Try it - Below is a set of records; reproduce them exactly without their pictures.
Entries provided Start Marker
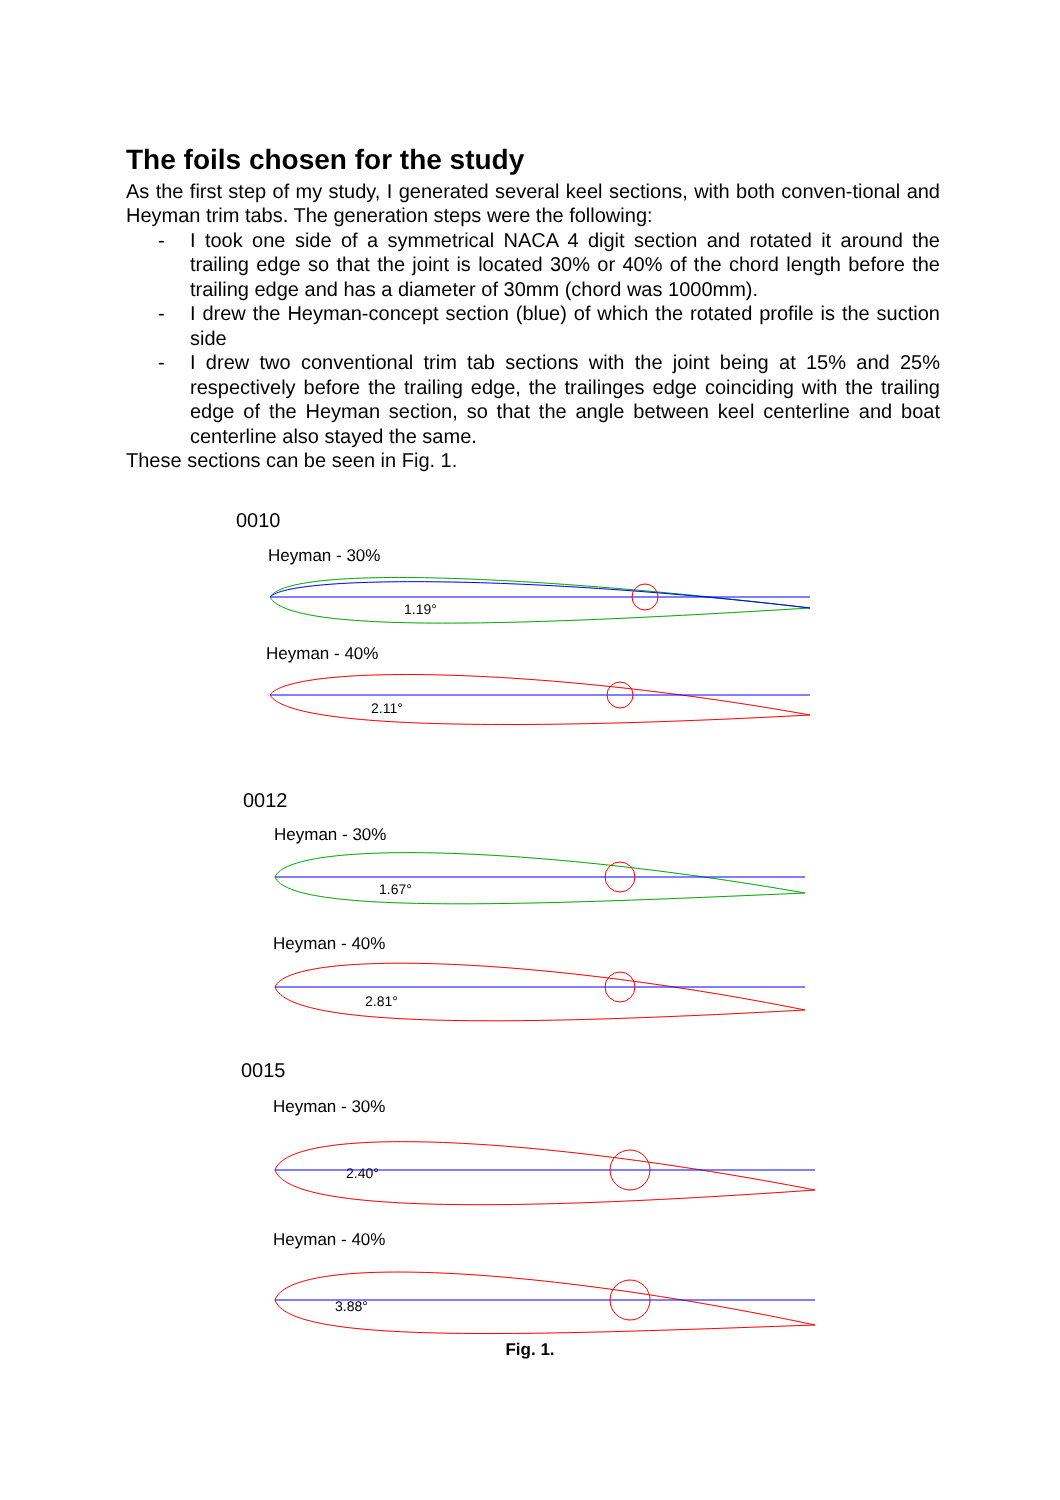The foils chosen for the study
As the first step of my study, I generated several keel sections, with both conven-tional and Heyman trim tabs. The generation steps were the following:
- I took one side of a symmetrical NACA 4 digit section and rotated it around the trailing edge so that the joint is located 30% or 40% of the chord length before the trailing edge and has a diameter of 30mm (chord was 1000mm).
- I drew the Heyman-concept section (blue) of which the rotated profile is the suction side
- I drew two conventional trim tab sections with the joint being at 15% and 25% respectively before the trailing edge, the trailinges edge coinciding with the trailing edge of the Heyman section, so that the angle between keel centerline and boat centerline also stayed the same.
These sections can be seen in Fig. 1.
0010
Heyman - 30%
Heyman - 40%
0012
Heyman - 30%
Heyman - 40%
0015
Heyman - 30%
Heyman - 40%
1.19°
2.11°
1.67°
2.81°
2.40°
3.88°
Fig. 1.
Entries provided End Marker
Expected output -
The foils chosen for the study
As the first step of my study, I generated several keel sections, with both conven-tional and Heyman trim tabs. The generation steps were the following:
- I took one side of a symmetrical NACA 4 digit section and rotated it around the trailing edge so that the joint is located 30% or 40% of the chord length before the trailing edge and has a diameter of 30mm (chord was 1000mm).
- I drew the Heyman-concept section (blue) of which the rotated profile is the suction side
- I drew two conventional trim tab sections with the joint being at 15% and 25% respectively before the trailing edge, the trailinges edge coinciding with the trailing edge of the Heyman section, so that the angle between keel centerline and boat centerline also stayed the same.
These sections can be seen in Fig. 1.
0010
Heyman - 30%
Heyman - 40%
0012
Heyman - 30%
Heyman - 40%
0015
Heyman - 30%
Heyman - 40%
1.19°
2.11°
1.67°
2.81°
2.40°
3.88°
Fig. 1.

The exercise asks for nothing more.